In 2006, the Brotherhood was brought in to revive and marshal MCD, an art-driven men’s surf brand launched almost 20 years ago by Monson and subsequently relaunched by Perry Ellis.

Devon Johnson, the action sports marketing director at Perry Ellis, said hiring the Brotherhood was a no-brainer. “These guys embody the surf lifestyle. They live it and breathe it,” he said. “We give them a little direction, but they are the ’guns for hire,’ they are talented and they do the dirty work.” The Brotherhood created everything from boardshorts to woven shirts and skinny corduroy pants to display tables and custom mannequins for the brand, which is hitting racks again for Spring. To help with the brand’s elaborate trademark artwork, Arnold enlisted his loyal tattoo artist to create custom graphics, and Monson focuses on upscale fabrications. “MCD is the perfect example of what we want to bring back to the market. It’s a little more expensive, a little more exclusive,” Monson said. Retailers seem to be responding. MCD sells at about 70 stores, including Sun Diego, Ron Jon Surf Shop and Becker Surf.

But the Brotherhood said they have a softer side too. Roxy hired them to create a collection of 12 commercial boardshorts, and Op, before it was purchased by Iconix last year, hired them to create a vintage-inspired collection for Spring/Summer 2007. The team is also developing infant, toddler and boys’ apparel for some of its clients. “We’re not just these scary guys. We can do anything—and if we can’t, we’ll get someone who can,” Arnold said.

Their work for major apparel brands and retailers accounts for the majority of their business—and so far, business has been good. “We’re only 1 year old, and we’ve already turned a profit,” Monson said. With seven employees and more to come, Monson said part of their strategy is to stay fresh by hiring young blood. “We get these kids before the big guns gobble them up and spit them out,” Monson said.

The Brotherhood also dabbles in brand development and management, marketing management and event management. Later this year the Brotherhood will launch its own line of rock ’n’ roll–inspired swimsuits for women, Suicide Blonde. More for a wild child than a beach bunny, the suits will be sexy and laden with chunky “pirate booty” hardware. “She’s our kind of girl,” Arnold said. Michelle Divel, formerly of swim giant Lunada Bay, joined the Brotherhood and took the wheel steering Suicide Blonde.

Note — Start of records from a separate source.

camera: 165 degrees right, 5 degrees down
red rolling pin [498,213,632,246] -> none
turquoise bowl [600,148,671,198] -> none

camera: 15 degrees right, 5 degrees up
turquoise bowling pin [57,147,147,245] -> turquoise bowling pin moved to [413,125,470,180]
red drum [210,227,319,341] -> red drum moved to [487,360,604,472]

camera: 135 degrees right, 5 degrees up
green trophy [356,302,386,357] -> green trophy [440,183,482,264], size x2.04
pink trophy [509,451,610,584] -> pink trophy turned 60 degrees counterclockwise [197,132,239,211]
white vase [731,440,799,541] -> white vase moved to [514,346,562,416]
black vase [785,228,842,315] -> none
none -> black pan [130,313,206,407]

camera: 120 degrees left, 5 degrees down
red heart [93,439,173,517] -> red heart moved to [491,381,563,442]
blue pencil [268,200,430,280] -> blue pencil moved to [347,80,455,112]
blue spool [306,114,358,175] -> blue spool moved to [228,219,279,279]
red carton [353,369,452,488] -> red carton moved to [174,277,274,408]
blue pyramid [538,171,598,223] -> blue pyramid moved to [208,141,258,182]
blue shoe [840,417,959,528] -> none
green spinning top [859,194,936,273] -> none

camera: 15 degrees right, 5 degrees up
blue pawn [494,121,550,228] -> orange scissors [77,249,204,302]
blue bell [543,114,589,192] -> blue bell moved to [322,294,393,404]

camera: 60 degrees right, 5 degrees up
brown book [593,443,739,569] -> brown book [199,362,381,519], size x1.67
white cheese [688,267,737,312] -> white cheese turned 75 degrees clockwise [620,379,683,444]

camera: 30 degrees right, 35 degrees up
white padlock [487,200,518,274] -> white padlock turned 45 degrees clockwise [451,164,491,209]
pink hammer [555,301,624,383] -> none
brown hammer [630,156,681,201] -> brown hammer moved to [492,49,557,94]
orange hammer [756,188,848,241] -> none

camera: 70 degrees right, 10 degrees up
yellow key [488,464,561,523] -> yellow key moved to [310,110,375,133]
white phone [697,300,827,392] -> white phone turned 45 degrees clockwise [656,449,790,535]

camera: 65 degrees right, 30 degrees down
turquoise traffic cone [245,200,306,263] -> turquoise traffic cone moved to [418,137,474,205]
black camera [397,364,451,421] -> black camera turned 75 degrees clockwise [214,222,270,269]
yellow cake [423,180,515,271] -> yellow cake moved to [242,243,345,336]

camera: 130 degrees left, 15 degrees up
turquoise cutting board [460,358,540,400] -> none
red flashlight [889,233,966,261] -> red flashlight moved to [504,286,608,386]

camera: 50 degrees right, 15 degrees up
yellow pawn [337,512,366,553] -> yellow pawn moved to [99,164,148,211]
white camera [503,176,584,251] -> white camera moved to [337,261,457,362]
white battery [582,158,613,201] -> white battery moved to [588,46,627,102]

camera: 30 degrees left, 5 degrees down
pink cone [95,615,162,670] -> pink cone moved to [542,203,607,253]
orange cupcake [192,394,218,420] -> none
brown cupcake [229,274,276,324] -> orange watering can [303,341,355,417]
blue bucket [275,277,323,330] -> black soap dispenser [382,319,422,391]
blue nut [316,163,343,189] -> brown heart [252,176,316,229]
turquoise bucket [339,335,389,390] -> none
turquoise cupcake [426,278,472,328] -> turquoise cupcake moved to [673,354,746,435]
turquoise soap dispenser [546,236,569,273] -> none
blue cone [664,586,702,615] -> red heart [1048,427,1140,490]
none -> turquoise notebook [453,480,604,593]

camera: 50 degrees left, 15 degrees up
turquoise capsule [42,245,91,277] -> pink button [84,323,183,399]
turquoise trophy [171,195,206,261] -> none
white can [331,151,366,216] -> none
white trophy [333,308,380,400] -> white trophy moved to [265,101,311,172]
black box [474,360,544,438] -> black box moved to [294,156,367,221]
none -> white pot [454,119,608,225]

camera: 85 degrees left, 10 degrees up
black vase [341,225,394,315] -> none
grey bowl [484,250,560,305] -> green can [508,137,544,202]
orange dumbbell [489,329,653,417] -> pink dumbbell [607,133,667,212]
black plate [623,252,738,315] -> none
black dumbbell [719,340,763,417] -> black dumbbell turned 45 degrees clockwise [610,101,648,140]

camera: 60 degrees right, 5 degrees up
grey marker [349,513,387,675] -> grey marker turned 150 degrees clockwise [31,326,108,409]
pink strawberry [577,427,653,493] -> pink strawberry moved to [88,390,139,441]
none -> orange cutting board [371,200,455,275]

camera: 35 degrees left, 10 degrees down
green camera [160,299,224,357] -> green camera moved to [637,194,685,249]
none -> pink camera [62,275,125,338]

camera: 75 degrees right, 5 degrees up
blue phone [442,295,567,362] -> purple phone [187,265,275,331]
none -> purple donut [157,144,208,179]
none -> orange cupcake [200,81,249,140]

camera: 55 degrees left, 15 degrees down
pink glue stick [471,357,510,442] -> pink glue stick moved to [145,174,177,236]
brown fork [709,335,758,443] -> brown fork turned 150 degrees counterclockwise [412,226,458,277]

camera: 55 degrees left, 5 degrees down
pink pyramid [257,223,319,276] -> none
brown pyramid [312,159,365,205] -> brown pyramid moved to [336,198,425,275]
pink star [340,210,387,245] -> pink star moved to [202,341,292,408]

Stone throwers, do-gooders

“We’re the ones throwing stones because we want to change the industry for the better for everyone from the kids in the water all the way up,” Arnold said. On May 13, the Brotherhood will head down to San Jose Del Cabo, Mexico, for its debut Zip It & Rip It surf contest at the Zippers surf spot. Tensions between local surfers and visiting surfers have flared recently and sometimes ended in violence at Zippers. Working in collaboration with local surfers, the Brotherhood’s Zip It & Rip It event is an attempt to “bury the hatchet,” Arnold said. Approximately 100 kids and local surfers will compete in open rounds, and everyone will win. “It’s a family event, and we’ve invited other brands to participate,” Monson said. So far MCD, Matix, DVS, Kustom, Sector 9, Electric Visual, Anon, and Surfer and Surfing magazines have signed on to donate product for the competitors’ goodie bags. “There will be no shenanigans, no promotional posters, no beer, no marketing. Just families and kids and surfing,” Monson said.